1) Построение текста как ответа (или серии ответов) на вопрос; 2) членение текста, заданное описанием событий (составляющих акт творения), которые отражают последовательность временных отрезков с указанием начала; 3) описание последовательной организации пространства (в направлении извне внутрь); 4) введение операции порождения для перехода от одного этапа творения к следующему; 5) последовательное нисхождение от космологического и божественного к историческому и человеческому; 6) как следствие предыдущего – совмещение последнего члена космологического ряда с первым членом исторического (или хотя бы квазиисторического) ряда; 7) указание правил социального поведения (и, в частности, нередко – правил брачных отношений для членов коллектива и, следовательно, схем родства).

Оценивая с точки зрения этой характеристики проанализированную скифскую легенду, мы видим, что ей свойственны все перечисленные особенности, за исключением первого пункта. При объяснении этого единственного несоответствия следует учитывать, что во всех без исключения версиях скифская легенда дошла до нас в греческой или латинской передаче, т. е. записана представителями иной культурной традиции. В этих условиях при сохранении содержания легенды форма ее легко могла быть искажена. Полное же соответствие остальных пунктов приведенной характеристики структуре и содержанию скифской легенды, с одной стороны, подтверждает правильность толкования ее как текста, отражающего универсальную космическую модель, а с другой – доказывает достаточную точность античных авторов в передаче скифского мифологического материала. Этот материал, несмотря на фрагментарность имеющихся в нашем распоряжении источников, представляет значительную ценность для изучения скифской идеологии. Существенной представляется задача проанализировать конкретные формы существования этой идеологии в соотнесении с историей Скифии.
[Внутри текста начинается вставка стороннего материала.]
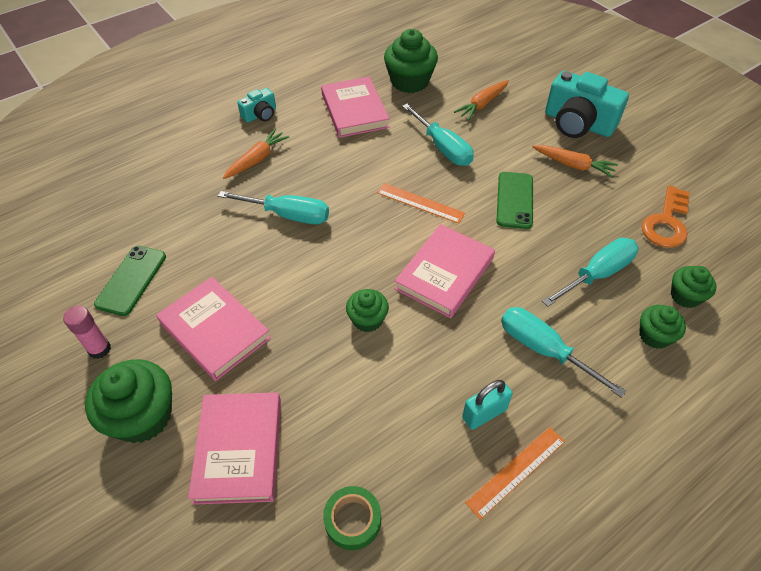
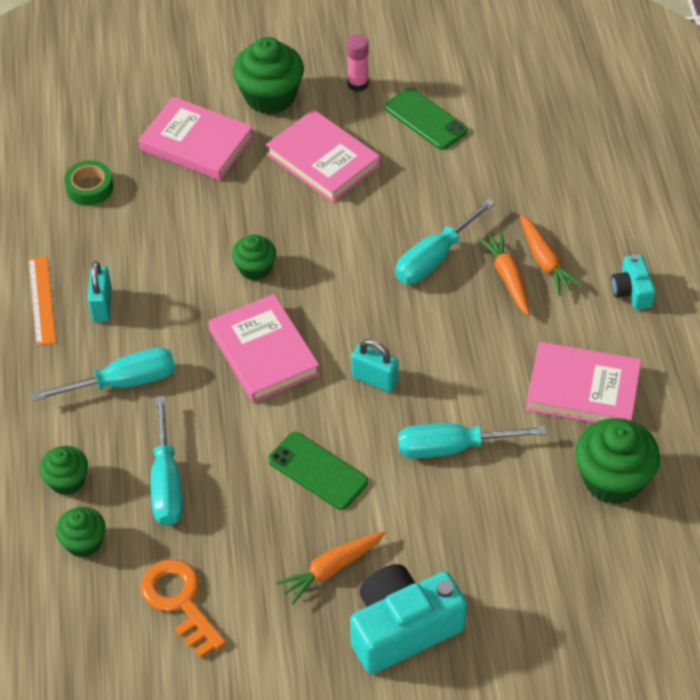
camera: 120 degrees right, 0 degrees up
(215, 330) = (323, 160): pink book -> pink book turned 60 degrees clockwise
(420, 203) = (375, 379): orange ruler -> turquoise padlock
(482, 104) = (511, 538): orange carrot -> orange carrot (507, 277)

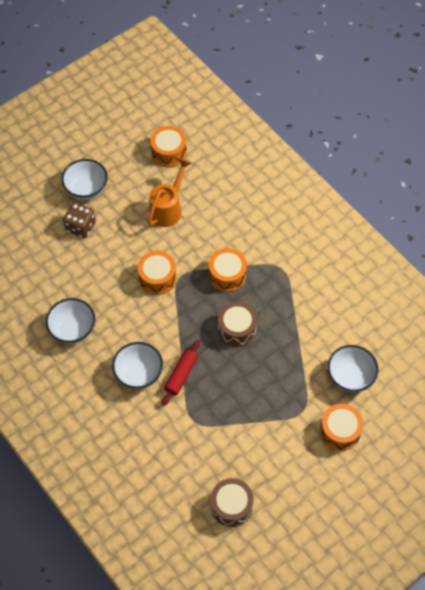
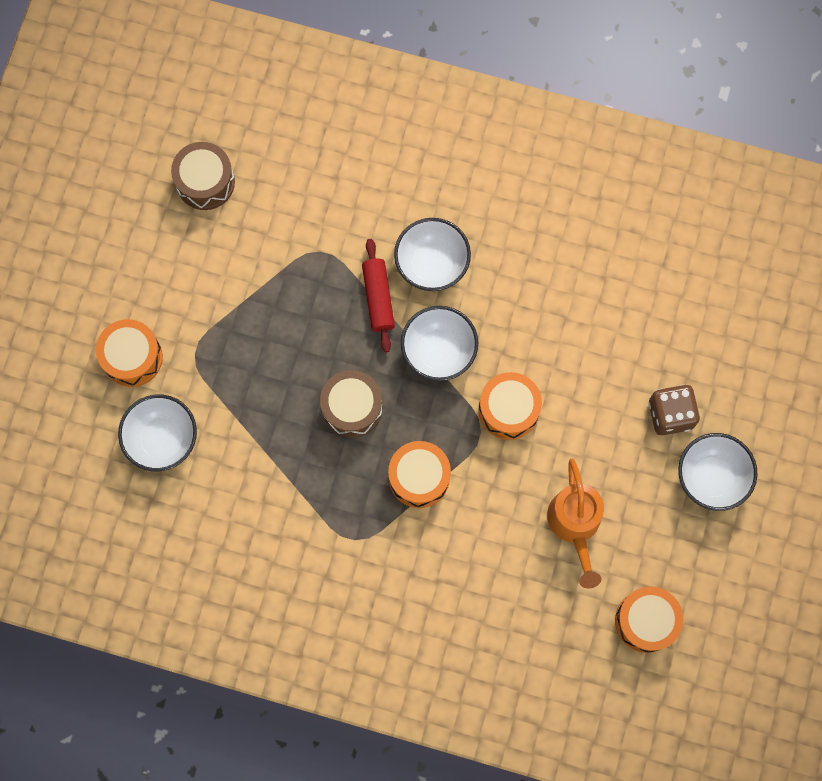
camera: 145 degrees right, 15 degrees up
(73, 330) = (559, 265): white bowl -> white bowl (438, 351)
По мере возможности решению этой задачи посвящена гл. IV настоящей работы. Прежде чем обратиться к этой проблеме, необходимо рассмотреть некоторые дополнительные компоненты религиозно-мифологической системы скифов, расширить то представление о скифской религиозной модели мира, которое мы получили после анализа генеалогической легенды.

Дополнение I. Таргитай и Траетаона

Остановимся еще на одном моменте, связанном с предложенной выше интерпретацией скифской генеалогической легенды. Как мы видели, одно из центральных мест во всей системе, отраженной в этой легенде, занимает образ Таргитая – первочеловека, божества телесного мира, создателя организованного природного и социального космоса. Учитывая наличие многочисленных схождений в мифологических системах различных индоиранских народов, естественно предположить, что этот персонаж, играющий столь важную роль в скифской мифологии, представлен и в мифах других народов арийской группы, хотя бы среди второстепенных персонажей, так сказать на мифологической периферии. Поиски у других индоиранцев персонажа, исходно тождественного скифскому Таргитаю, не обязательно должны вестись в кругу тех героев мифологии, в характеристике которых ясно ощущается функция первочеловека. Как известно, героев, первоначально выступавших в такой роли, иранская мифология знает несколько [Christensen 1917; 1934]. Трансформация образов этих героев в ходе эволюции мифологии привела к тому, что в разных случаях мотив первого человека проявляется с различной очевидностью. Поэтому тождество того или иного персонажа индоиранского мифологического арсенала скифскому Таргитаю следует определять не по этому единичному, хотя и достаточно важному, мотиву в его характеристике, а по совокупности различных схождений тех видов, которые охарактеризованы во Введении. К тому же, как мы видели, Таргитай в скифской мифологии – не только первочеловек, но и божество телесного мира.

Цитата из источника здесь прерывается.